Tufted Puffin. Photo: Tom Ingram / APA 2018

Perhaps nowhere else on Earth is so important to so many birds from so many different places as Alaska’s Bristol Bay. In any given year, millions of marine birds arrive here from around the globe to breed, forage, or rest. Some travel great distances to reach Bristol Bay. They migrate from nesting sites in the Southern Hemisphere to spend their winters (our summers) foraging in the region.

Other seabirds, like Tufted Puffins, choose to breed in the rocky cliffs and islands that punctuate the Bristol Bay shoreline. These colorful characters have bright orange feet, a fleshy orange bill, and two tufts of yellow feathers that start behind the eyes and curl back around their heads like a messy comb-over. Tufted Puffins spend their summers in Bristol Bay building nests in deep burrows that dig into the sides of cliffs and steep grassy slopes. Unlike many other birds, they need a running start to take to the air. Like others in their family, they can dive and even swim underwater at great depths (up to 200 feet). They use their wings and feet to steer underwater to feed on small fish, which they catch in their bills. Puffin parents can be seen packing ten or more small fish crosswise in their bills to bring back to hungry chicks waiting in their rocky nests. These small fish and other tiny plankton are the foundation of the rich food web that gives rise to Bristol Bay’s productive salmon fishery and supports the incredible abundance of bird life. After 6–7 weeks, the young Tufted Puffins leave the nest and head out to sea.  If they aren’t yet ready to fly, you may see these adorable little ones walking towards the water.    

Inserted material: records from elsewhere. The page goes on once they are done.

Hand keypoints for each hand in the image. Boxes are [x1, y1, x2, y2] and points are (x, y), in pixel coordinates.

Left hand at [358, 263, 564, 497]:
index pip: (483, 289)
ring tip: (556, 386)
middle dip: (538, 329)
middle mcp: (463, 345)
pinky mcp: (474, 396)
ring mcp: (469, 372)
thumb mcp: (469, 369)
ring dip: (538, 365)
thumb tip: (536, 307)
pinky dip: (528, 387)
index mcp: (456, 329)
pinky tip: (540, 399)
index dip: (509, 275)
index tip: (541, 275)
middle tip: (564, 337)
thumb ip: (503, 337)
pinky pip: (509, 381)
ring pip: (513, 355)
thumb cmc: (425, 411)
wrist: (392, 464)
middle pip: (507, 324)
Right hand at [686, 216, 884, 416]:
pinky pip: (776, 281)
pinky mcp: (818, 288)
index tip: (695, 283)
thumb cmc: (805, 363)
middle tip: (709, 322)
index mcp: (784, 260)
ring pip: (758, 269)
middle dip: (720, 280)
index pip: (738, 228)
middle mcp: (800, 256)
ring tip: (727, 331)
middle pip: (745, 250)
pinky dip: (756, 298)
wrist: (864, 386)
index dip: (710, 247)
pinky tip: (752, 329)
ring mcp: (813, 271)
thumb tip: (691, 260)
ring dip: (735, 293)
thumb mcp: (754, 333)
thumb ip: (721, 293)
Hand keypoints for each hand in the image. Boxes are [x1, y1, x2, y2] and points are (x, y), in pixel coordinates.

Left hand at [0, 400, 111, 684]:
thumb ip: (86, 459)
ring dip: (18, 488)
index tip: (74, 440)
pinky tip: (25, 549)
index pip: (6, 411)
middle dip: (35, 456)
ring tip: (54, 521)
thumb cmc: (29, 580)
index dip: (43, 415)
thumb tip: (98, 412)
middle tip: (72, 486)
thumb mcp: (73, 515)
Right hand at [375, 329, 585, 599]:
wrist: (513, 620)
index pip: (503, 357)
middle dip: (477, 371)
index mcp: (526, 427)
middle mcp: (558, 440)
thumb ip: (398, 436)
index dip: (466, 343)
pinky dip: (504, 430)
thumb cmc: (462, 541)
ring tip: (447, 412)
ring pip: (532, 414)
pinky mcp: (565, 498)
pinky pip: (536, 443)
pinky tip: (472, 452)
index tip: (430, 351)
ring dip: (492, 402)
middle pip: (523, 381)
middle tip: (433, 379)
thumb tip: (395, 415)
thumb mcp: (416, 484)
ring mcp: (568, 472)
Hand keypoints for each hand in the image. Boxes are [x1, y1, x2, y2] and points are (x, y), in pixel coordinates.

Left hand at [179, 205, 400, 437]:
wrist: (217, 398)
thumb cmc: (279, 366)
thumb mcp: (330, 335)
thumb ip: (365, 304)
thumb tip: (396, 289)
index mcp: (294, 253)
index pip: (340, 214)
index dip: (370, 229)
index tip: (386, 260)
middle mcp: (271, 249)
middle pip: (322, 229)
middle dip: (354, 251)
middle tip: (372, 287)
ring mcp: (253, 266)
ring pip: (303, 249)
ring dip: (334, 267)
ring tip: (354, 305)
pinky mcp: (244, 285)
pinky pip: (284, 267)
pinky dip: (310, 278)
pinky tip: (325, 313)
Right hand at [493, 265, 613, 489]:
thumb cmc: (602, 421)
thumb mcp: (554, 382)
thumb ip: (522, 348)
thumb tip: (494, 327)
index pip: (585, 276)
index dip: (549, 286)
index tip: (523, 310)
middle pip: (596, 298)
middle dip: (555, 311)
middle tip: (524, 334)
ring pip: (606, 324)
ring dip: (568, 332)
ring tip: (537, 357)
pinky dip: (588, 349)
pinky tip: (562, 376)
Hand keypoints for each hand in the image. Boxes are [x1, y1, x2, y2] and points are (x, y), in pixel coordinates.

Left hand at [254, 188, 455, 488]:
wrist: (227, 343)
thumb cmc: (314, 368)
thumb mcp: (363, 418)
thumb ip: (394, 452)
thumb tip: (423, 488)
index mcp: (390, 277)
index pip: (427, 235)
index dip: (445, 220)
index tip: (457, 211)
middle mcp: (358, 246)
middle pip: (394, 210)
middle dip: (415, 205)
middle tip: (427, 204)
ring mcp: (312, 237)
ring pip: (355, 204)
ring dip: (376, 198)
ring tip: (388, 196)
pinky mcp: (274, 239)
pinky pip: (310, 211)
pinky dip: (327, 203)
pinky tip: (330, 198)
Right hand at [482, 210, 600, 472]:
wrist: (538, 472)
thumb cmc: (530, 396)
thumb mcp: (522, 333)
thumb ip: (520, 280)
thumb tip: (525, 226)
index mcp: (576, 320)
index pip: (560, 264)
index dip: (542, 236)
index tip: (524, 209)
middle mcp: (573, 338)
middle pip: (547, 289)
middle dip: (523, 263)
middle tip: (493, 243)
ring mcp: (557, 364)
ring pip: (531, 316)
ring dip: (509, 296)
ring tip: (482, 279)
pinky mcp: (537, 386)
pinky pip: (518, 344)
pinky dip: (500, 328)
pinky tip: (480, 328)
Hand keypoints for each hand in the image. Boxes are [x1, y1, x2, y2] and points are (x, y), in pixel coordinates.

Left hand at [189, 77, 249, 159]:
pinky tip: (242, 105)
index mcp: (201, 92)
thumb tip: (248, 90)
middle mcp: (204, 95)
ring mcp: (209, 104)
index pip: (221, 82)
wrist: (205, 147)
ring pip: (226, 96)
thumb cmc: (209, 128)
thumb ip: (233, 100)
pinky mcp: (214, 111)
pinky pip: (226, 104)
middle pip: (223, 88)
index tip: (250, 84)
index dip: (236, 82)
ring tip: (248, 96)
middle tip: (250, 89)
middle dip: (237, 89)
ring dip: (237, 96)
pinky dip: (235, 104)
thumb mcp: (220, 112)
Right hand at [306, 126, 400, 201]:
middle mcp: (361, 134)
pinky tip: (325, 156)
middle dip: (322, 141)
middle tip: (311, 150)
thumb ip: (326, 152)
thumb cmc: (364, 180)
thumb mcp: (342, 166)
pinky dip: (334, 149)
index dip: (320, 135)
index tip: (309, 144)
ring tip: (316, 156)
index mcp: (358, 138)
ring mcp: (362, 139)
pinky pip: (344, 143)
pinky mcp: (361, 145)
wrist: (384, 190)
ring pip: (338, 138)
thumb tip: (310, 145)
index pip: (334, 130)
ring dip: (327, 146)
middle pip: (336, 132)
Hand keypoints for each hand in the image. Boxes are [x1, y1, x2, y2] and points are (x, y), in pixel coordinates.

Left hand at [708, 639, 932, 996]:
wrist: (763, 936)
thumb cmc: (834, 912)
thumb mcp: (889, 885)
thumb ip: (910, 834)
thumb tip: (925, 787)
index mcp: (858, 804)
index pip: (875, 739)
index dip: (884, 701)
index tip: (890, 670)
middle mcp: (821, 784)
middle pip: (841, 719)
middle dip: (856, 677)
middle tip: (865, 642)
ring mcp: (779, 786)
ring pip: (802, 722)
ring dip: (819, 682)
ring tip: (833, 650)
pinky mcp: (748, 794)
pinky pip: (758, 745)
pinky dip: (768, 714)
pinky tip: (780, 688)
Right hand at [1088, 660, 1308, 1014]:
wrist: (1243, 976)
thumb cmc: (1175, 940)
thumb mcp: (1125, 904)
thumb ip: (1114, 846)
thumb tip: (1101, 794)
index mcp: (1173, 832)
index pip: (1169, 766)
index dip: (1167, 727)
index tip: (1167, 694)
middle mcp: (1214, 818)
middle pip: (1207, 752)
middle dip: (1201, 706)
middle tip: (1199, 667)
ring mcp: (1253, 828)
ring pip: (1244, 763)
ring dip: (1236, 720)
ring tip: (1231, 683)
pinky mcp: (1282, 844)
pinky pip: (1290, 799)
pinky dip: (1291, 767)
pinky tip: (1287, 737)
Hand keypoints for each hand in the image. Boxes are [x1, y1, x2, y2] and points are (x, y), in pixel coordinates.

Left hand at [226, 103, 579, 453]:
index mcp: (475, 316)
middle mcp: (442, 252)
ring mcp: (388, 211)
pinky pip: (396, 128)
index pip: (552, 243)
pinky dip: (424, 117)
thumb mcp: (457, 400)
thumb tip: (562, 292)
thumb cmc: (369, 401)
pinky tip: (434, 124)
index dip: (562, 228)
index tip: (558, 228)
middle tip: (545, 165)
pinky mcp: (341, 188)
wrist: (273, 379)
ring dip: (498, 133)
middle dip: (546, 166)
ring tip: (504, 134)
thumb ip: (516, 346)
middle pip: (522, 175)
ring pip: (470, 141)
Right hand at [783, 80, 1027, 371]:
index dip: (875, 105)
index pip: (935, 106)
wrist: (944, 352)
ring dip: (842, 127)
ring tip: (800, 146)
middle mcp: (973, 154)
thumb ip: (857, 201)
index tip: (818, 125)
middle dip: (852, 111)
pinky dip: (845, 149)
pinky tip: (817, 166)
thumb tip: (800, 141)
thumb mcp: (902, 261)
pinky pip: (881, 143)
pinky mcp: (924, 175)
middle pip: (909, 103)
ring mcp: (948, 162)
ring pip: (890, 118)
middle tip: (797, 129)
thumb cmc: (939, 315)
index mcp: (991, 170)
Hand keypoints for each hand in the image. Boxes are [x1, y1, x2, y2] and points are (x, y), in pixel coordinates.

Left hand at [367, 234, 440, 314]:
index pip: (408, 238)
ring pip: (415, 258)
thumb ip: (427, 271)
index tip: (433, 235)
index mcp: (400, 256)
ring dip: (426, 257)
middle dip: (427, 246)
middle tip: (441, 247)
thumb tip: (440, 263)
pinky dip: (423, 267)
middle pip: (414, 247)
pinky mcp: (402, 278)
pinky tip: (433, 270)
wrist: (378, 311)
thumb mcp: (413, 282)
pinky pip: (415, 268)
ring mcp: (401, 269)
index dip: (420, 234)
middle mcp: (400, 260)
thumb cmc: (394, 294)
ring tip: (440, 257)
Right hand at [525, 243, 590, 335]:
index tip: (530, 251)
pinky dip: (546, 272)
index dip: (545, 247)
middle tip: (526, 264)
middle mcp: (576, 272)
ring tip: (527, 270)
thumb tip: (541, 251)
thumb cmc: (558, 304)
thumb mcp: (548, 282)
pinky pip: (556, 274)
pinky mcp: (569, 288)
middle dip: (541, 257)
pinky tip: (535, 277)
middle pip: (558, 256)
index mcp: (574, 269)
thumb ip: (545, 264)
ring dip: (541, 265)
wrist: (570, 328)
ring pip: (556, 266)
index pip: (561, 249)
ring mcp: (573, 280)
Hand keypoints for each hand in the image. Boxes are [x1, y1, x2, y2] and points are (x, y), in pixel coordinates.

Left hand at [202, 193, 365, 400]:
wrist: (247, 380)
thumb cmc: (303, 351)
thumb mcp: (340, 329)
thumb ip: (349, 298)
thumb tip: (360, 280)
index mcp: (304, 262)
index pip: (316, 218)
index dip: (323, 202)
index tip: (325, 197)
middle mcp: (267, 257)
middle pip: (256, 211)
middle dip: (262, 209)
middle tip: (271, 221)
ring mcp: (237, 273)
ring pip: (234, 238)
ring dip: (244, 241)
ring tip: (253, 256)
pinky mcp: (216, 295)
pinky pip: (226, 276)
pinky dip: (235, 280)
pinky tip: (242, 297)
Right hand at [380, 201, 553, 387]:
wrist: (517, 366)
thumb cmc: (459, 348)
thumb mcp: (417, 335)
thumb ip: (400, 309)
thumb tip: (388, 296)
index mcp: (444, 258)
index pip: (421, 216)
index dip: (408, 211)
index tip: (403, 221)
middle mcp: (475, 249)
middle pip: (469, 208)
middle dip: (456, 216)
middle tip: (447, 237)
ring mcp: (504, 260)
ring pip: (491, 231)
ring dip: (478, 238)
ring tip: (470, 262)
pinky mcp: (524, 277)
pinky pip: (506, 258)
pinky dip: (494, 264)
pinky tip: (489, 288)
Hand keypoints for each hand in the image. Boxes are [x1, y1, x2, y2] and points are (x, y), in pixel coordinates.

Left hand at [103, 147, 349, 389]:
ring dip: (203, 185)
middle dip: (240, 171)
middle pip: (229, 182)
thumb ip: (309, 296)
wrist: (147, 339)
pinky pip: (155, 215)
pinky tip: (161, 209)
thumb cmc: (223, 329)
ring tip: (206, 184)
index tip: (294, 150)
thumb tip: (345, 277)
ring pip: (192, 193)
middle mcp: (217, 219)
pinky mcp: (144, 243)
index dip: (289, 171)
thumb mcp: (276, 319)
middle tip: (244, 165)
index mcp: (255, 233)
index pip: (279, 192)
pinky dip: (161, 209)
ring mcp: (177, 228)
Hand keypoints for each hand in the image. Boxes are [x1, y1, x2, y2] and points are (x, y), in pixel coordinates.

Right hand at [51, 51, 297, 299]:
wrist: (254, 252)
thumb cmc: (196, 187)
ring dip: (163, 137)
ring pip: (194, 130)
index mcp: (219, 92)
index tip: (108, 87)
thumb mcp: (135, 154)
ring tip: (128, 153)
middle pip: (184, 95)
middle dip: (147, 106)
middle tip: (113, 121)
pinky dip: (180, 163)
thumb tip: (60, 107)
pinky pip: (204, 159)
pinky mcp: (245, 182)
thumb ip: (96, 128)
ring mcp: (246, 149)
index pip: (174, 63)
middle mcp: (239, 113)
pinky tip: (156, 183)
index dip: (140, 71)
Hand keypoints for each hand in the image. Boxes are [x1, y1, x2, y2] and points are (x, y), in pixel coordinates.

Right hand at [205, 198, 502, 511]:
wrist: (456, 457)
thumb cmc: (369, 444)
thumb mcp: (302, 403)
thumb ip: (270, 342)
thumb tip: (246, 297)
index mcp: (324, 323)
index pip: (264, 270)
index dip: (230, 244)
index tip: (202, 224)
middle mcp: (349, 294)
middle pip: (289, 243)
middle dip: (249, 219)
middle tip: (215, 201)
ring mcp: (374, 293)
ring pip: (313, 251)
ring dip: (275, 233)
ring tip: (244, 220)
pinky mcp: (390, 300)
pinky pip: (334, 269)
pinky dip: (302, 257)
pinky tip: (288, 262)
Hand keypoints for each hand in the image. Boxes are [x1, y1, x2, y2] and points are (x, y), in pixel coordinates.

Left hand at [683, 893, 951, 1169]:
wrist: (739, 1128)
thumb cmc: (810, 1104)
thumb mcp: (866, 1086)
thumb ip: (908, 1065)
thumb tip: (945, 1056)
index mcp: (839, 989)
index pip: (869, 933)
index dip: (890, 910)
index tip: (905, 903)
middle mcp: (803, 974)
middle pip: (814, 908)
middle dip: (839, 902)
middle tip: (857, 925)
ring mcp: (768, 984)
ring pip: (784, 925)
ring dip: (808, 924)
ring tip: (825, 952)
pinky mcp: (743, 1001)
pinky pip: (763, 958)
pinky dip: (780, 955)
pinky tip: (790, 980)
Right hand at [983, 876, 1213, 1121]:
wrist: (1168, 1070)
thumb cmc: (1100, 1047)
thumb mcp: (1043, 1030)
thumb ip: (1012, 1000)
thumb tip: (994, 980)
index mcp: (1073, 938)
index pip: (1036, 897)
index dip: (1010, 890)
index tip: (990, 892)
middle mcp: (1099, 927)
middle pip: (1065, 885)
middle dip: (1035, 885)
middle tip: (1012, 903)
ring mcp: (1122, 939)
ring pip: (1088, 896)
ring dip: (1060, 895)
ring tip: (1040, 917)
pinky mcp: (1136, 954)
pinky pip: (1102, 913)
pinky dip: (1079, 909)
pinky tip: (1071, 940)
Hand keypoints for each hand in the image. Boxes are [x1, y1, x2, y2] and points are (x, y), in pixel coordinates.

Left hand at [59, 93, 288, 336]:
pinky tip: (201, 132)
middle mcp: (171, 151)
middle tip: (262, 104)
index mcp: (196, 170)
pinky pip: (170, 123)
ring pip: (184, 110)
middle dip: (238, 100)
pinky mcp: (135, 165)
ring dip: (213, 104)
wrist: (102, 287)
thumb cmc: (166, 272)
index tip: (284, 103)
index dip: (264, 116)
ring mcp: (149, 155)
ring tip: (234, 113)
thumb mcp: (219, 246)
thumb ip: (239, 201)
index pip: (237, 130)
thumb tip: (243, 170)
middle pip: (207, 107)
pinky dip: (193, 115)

Bristol Bay is an amazing place full of bird stories like this one. But this fragile ecosystem is facing challenges. It is already under stress from climate change and warming ocean temperatures, and now is being threatened by resource extraction and development. A large-scale open-pit mine, like the proposed Pebble Mine project, poses an untenable risk to the region’s food web, which supports millions of salmon and birds—including Tufted Puffins. Given Bristol Bay’s global significance for birds, protecting this remarkable resource is a priority for Audubon Alaska.